Task input
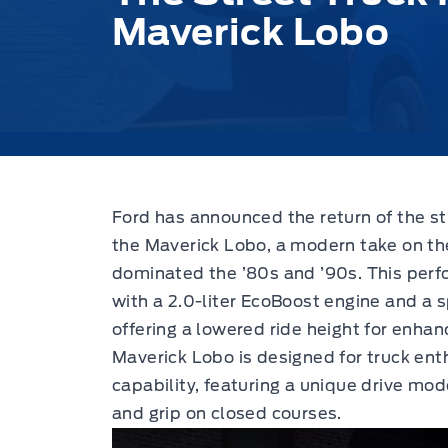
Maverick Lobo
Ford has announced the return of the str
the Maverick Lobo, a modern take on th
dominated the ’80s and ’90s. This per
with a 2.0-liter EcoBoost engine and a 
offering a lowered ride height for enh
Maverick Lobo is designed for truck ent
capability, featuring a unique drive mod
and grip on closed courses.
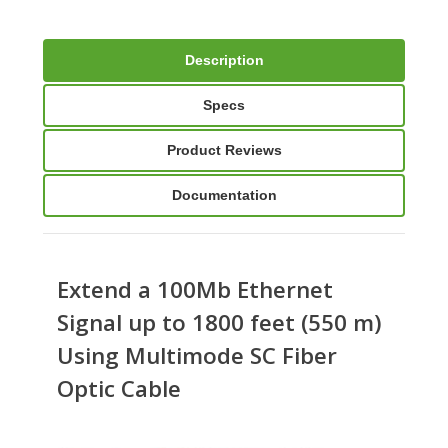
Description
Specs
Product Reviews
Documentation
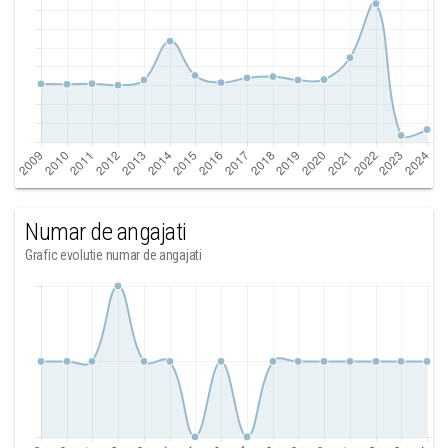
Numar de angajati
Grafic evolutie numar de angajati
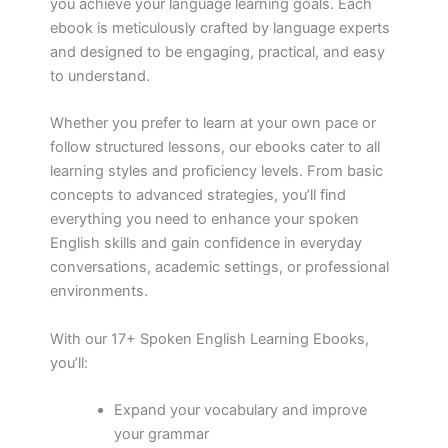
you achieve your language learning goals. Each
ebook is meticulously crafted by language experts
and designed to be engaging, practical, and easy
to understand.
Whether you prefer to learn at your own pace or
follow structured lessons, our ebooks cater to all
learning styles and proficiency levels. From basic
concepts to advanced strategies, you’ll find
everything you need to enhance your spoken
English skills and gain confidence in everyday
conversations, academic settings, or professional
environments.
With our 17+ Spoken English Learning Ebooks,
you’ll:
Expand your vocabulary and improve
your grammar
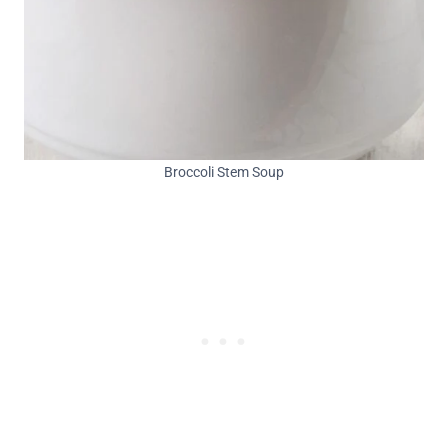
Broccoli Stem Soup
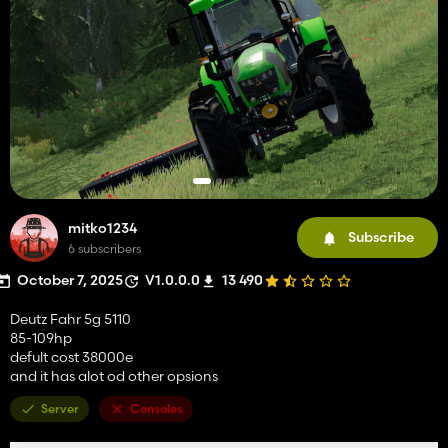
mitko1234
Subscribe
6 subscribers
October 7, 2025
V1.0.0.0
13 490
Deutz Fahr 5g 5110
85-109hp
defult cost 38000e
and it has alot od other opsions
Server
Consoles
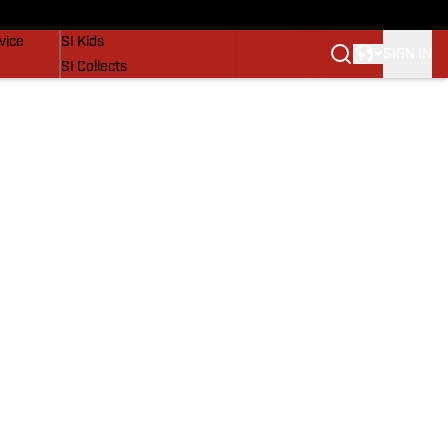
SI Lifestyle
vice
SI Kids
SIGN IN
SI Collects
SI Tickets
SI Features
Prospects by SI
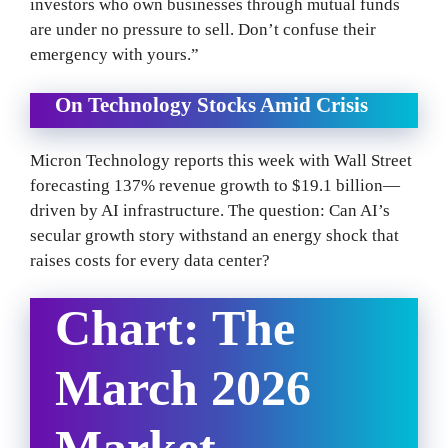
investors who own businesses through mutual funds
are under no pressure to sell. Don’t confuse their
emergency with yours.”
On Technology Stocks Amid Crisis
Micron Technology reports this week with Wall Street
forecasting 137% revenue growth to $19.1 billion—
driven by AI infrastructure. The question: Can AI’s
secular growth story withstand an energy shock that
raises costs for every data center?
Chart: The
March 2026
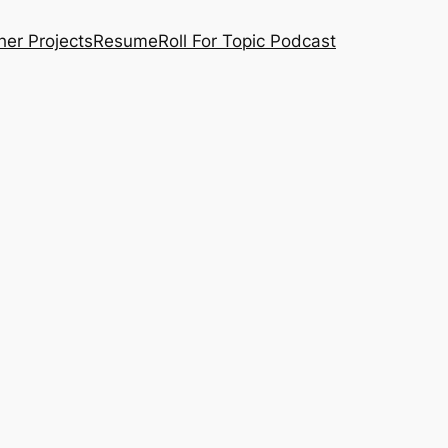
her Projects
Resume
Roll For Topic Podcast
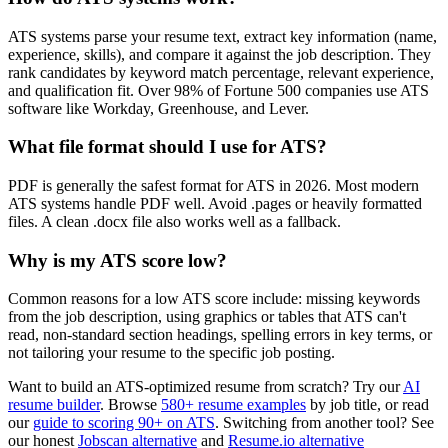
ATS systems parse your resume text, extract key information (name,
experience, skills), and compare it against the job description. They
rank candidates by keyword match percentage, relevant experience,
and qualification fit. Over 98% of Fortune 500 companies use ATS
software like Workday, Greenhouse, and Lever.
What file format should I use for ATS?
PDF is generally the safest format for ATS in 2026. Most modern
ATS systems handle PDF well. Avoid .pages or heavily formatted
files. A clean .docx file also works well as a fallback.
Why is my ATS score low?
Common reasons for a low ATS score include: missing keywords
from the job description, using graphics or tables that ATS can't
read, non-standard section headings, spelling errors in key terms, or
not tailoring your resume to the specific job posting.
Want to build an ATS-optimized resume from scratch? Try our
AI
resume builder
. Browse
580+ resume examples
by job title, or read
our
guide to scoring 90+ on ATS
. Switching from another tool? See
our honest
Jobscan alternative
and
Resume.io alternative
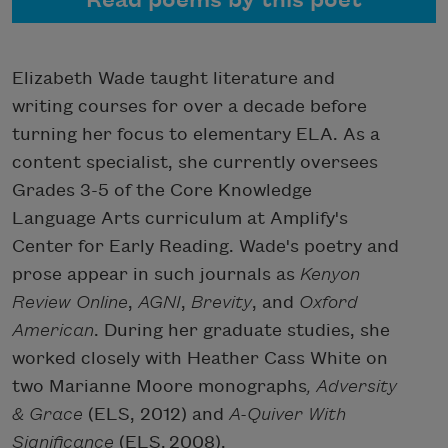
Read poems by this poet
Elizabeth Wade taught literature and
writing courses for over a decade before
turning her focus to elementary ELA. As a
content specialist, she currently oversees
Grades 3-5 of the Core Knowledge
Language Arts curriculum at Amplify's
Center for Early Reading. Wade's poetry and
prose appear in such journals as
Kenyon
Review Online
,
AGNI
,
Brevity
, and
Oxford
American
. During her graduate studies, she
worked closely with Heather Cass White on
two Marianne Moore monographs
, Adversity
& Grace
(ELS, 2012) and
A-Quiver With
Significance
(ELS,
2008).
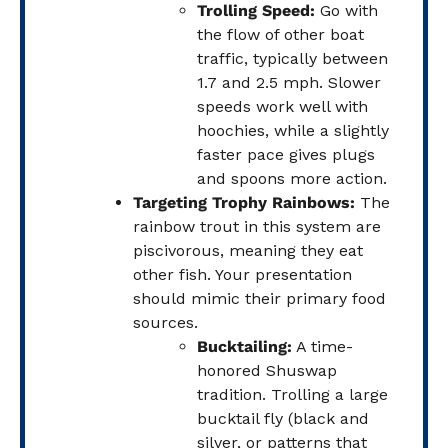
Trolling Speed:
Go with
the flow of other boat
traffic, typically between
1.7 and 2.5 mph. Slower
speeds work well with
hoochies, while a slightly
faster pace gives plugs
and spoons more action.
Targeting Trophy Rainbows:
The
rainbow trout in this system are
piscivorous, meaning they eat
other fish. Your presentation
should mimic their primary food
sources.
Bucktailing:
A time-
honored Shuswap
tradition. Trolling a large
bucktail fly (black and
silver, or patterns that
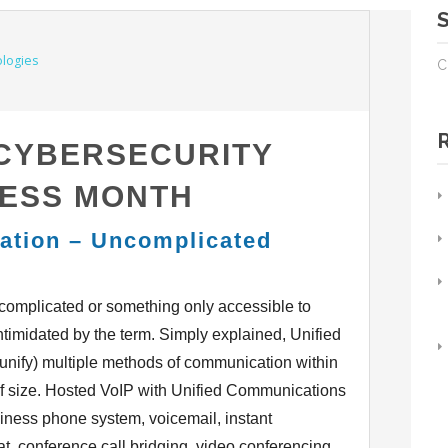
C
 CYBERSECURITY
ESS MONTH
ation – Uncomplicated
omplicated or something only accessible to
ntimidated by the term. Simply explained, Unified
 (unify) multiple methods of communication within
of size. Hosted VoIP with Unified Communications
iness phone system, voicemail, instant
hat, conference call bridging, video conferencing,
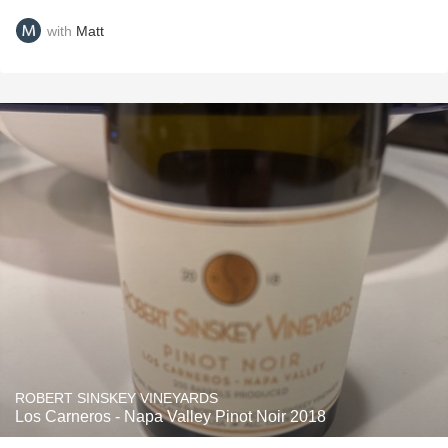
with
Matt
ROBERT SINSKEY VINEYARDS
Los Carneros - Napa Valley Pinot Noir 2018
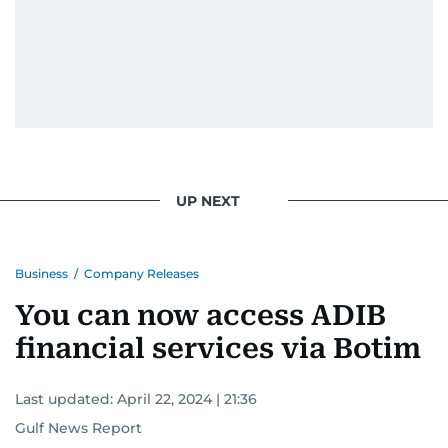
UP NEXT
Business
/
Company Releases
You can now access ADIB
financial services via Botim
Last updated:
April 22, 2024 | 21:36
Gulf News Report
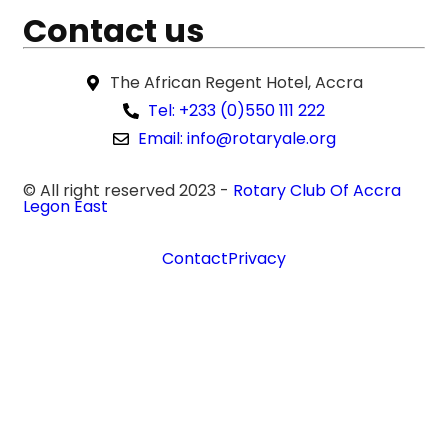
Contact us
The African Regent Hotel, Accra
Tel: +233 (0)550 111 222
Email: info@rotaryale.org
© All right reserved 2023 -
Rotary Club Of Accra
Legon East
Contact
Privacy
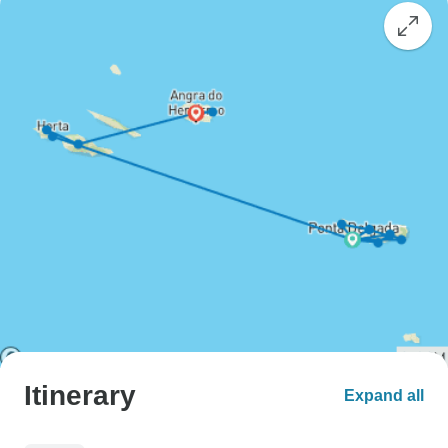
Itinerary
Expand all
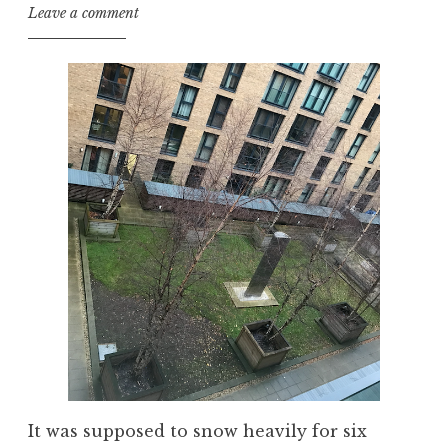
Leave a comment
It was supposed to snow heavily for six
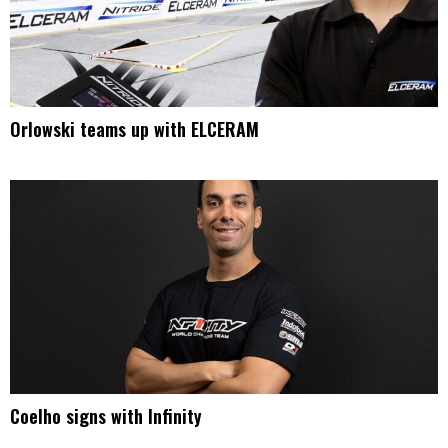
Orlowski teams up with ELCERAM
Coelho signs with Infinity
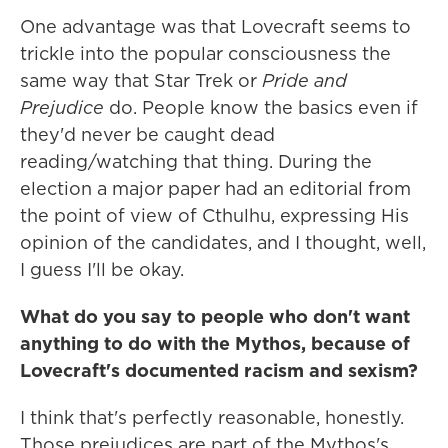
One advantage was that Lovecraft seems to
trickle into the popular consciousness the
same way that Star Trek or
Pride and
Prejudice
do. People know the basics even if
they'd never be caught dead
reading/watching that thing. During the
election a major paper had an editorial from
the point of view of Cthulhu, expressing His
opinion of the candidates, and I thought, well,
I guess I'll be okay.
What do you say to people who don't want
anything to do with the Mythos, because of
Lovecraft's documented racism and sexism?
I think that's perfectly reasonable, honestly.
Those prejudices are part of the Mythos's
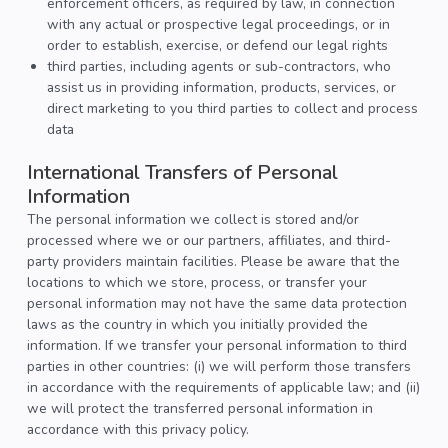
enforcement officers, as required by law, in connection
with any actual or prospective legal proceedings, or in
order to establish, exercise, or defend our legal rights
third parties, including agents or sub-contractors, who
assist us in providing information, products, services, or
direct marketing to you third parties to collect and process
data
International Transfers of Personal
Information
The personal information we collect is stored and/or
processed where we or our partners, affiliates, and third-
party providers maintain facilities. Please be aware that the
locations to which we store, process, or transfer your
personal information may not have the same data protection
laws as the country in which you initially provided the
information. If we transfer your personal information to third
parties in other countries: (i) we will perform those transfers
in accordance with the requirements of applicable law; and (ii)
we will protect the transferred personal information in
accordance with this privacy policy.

What you need to do
Return every line of text from all the rows above word for word, leaving out the pictures.

Solution to this task
Maverick Lobo
Ford has announced the return of the str
the Maverick Lobo, a modern take on th
dominated the ’80s and ’90s. This per
with a 2.0-liter EcoBoost engine and a 
offering a lowered ride height for enh
Maverick Lobo is designed for truck ent
capability, featuring a unique drive mod
and grip on closed courses.
Description
Specs
Product Reviews
Documentation
Numar de angajati
Grafic evolutie numar de angajati
you achieve your language learning goals. Each
ebook is meticulously crafted by language experts
and designed to be engaging, practical, and easy
to understand.
Whether you prefer to learn at your own pace or
follow structured lessons, our ebooks cater to all
learning styles and proficiency levels. From basic
concepts to advanced strategies, you’ll find
everything you need to enhance your spoken
English skills and gain confidence in everyday
conversations, academic settings, or professional
environments.
With our 17+ Spoken English Learning Ebooks,
you’ll:
Expand your vocabulary and improve
your grammar
Broccoli Stem Soup
mitko1234
Subscribe
6 subscribers
October 7, 2025
V1.0.0.0
13 490
Deutz Fahr 5g 5110
85-109hp
defult cost 38000e
and it has alot od other opsions
Server
Consoles
SI Lifestyle
vice
SI Kids
SIGN IN
SI Collects
SI Tickets
SI Features
Prospects by SI
investors who own businesses through mutual funds
are under no pressure to sell. Don’t confuse their
emergency with yours.”
On Technology Stocks Amid Crisis
Micron Technology reports this week with Wall Street
forecasting 137% revenue growth to $19.1 billion—
driven by AI infrastructure. The question: Can AI’s
secular growth story withstand an energy shock that
raises costs for every data center?
Chart: The
March 2026
her Projects
Resume
Roll For Topic Podcast
ATS systems parse your resume text, extract key information (name,
experience, skills), and compare it against the job description. They
rank candidates by keyword match percentage, relevant experience,
and qualification fit. Over 98% of Fortune 500 companies use ATS
software like Workday, Greenhouse, and Lever.
What file format should I use for ATS?
PDF is generally the safest format for ATS in 2026. Most modern
ATS systems handle PDF well. Avoid .pages or heavily formatted
files. A clean .docx file also works well as a fallback.
Why is my ATS score low?
Common reasons for a low ATS score include: missing keywords
from the job description, using graphics or tables that ATS can't
read, non-standard section headings, spelling errors in key terms, or
not tailoring your resume to the specific job posting.
Want to build an ATS-optimized resume from scratch? Try our
AI
resume builder
. Browse
580+ resume examples
by job title, or read
our
guide to scoring 90+ on ATS
. Switching from another tool? See
our honest
Jobscan alternative
and
Resume.io alternative
Read poems by this poet
Elizabeth Wade taught literature and
writing courses for over a decade before
turning her focus to elementary ELA. As a
content specialist, she currently oversees
Grades 3-5 of the Core Knowledge
Language Arts curriculum at Amplify's
Center for Early Reading. Wade's poetry and
prose appear in such journals as
Kenyon
Review Online
,
AGNI
,
Brevity
, and
Oxford
American
. During her graduate studies, she
worked closely with Heather Cass White on
two Marianne Moore monographs
, Adversity
& Grace
(ELS, 2012) and
A-Quiver With
Significance
(ELS,
2008).
Trolling Speed:
Go with
the flow of other boat
traffic, typically between
1.7 and 2.5 mph. Slower
speeds work well with
hoochies, while a slightly
faster pace gives plugs
and spoons more action.
Targeting Trophy Rainbows:
The
rainbow trout in this system are
piscivorous, meaning they eat
other fish. Your presentation
should mimic their primary food
sources.
Bucktailing:
A time-
honored Shuswap
tradition. Trolling a large
bucktail fly (black and
silver, or patterns that
C
 CYBERSECURITY
ESS MONTH
ation – Uncomplicated
omplicated or something only accessible to
ntimidated by the term. Simply explained, Unified
 (unify) multiple methods of communication within
of size. Hosted VoIP with Unified Communications
iness phone system, voicemail, instant
hat, conference call bridging, video conferencing,
with
Matt
ROBERT SINSKEY VINEYARDS
Los Carneros - Napa Valley Pinot Noir 2018
UP NEXT
Business
/
Company Releases
You can now access ADIB
financial services via Botim
Last updated:
April 22, 2024 | 21:36
Gulf News Report
Contact us
The African Regent Hotel, Accra
Tel: +233 (0)550 111 222
Email: info@rotaryale.org
© All right reserved 2023 -
Rotary Club Of Accra
Legon East
Contact
Privacy
Itinerary
Expand all
Leave a comment
It was supposed to snow heavily for six
Orlowski teams up with ELCERAM
Coelho signs with Infinity
One advantage was that Lovecraft seems to
trickle into the popular consciousness the
same way that Star Trek or
Pride and
Prejudice
do. People know the basics even if
they'd never be caught dead
reading/watching that thing. During the
election a major paper had an editorial from
the point of view of Cthulhu, expressing His
opinion of the candidates, and I thought, well,
I guess I'll be okay.
What do you say to people who don't want
anything to do with the Mythos, because of
Lovecraft's documented racism and sexism?
I think that's perfectly reasonable, honestly.
Those prejudices are part of the Mythos's
enforcement officers, as required by law, in connection
with any actual or prospective legal proceedings, or in
order to establish, exercise, or defend our legal rights
third parties, including agents or sub-contractors, who
assist us in providing information, products, services, or
direct marketing to you third parties to collect and process
data
International Transfers of Personal
Information
The personal information we collect is stored and/or
processed where we or our partners, affiliates, and third-
party providers maintain facilities. Please be aware that the
locations to which we store, process, or transfer your
personal information may not have the same data protection
laws as the country in which you initially provided the
information. If we transfer your personal information to third
parties in other countries: (i) we will perform those transfers
in accordance with the requirements of applicable law; and (ii)
we will protect the transferred personal information in
accordance with this privacy policy.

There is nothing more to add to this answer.